ADELANTO, CA – A group of parents failed in their attempt to become the first in the nation to take control of a public school using the controversial “parent trigger” law. The California law is designed to shake up chronically failing schools.
After a heated four-hour meeting, the board of the Adelanto School District in California’s Mojave Desert voted unanimously to reject the parent’s petition that invoked a 2010 state law that permits parents to essentially seize control of low-performing schools. Proponents, however, were not deterred and vowed to challenge the board’s action in court.
Such “trigger” laws are not isolated to California. After a fierce debate, Florida legislators narrowly defeated a parent trigger bill earlier this month, and several other states, including Louisiana, New York, and Michigan may tackle similar bills this year. Such laws are opposed nationally by teacher’s unions.
“The nation is watching this evening. California is watching,” said former California State Senator Gloria Romero, who co-sponsored the legislation.
Wednesday’s meeting was the second time the Adelanto board denied a petition submitted by families seeking a takeover, finding they fell short in collecting valid signatures from parents representing at least half of the 642 students at Desert Trails Elementary.
The petition drive has been marked by heated debate as the two sides accused each other of fraud in trying to meet the 50-percent threshold or in presenting rescission affidavits from parents who claimed they were misled into initially giving their support. “I could care less if I don’t get elected to office again, but today I stand for all of Adelanto in saying we will not be duped by anybody,” school board member Jermaine Wright said in explaining her vote against the petition.

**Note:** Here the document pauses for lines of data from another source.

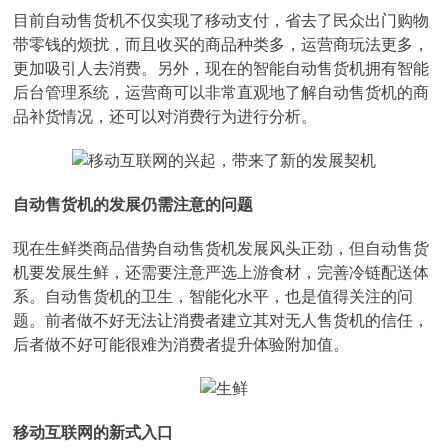
目前自动售货机不仅实现了移动支付，省去了民众出门购物
带零钱的烦扰，而且收买的商品种类多，运营商玩法更多，
更加吸引人去消费。另外，现在的智能自动售货机拥有智能
后台管理系统，运营商可以非常直观地了解自动售货机的商
品补货情况，还可以对消费行为进行分析。
自动售货机的发展仍需注意的问题
现在生鲜类商品借势自动售货机发展风头正劲，但自动售货
机要发展生鲜，还需要注意严选上游食材，完善冷链配送体
系。自动售货机的卫生，智能化水平，也是值得关注的问
题。前者做不好无法让消费者建立其对无人售货机的信任，
后者做不好可能很难为消费者提升体验附加值。
移动互联网的新式入口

But even with a second rejection, the debate in Adelanto, a community of about 31,000 people made up predominantly of low-income minorities, is far from over. Patrick DeTemple, the organizing director of Parent Revolution, insists supporters had collected valid signatures from “a solid 70 percent of the parents”. As a result, the group will challenge the board in court.
The dispute has pitted parents ready to take drastic action to reshape management of their school against parents who fear untested changes promised under the “trigger” measure would only make matters worse. “Our children are much too precious to turn them over to groups that have no track record of proven success,” said Lanita Dominque, a teacher and president of the Adelanto District Teachers Association.
Petition supporters point to years of chronically poor academic performance at the school, where more than half of the students fail standardized state tests in math or reading. To them, the matters could not be worse and would surely be better if they ran the school themselves.
Takeover advocates have called for converting Desert Trails into a charter school in the fall, allowing them to hire non-union teachers or renegotiate the union contract. They have said they would like the charter to be run by a coalition of parents, teachers and district administrators, rather than by a private charter school management company.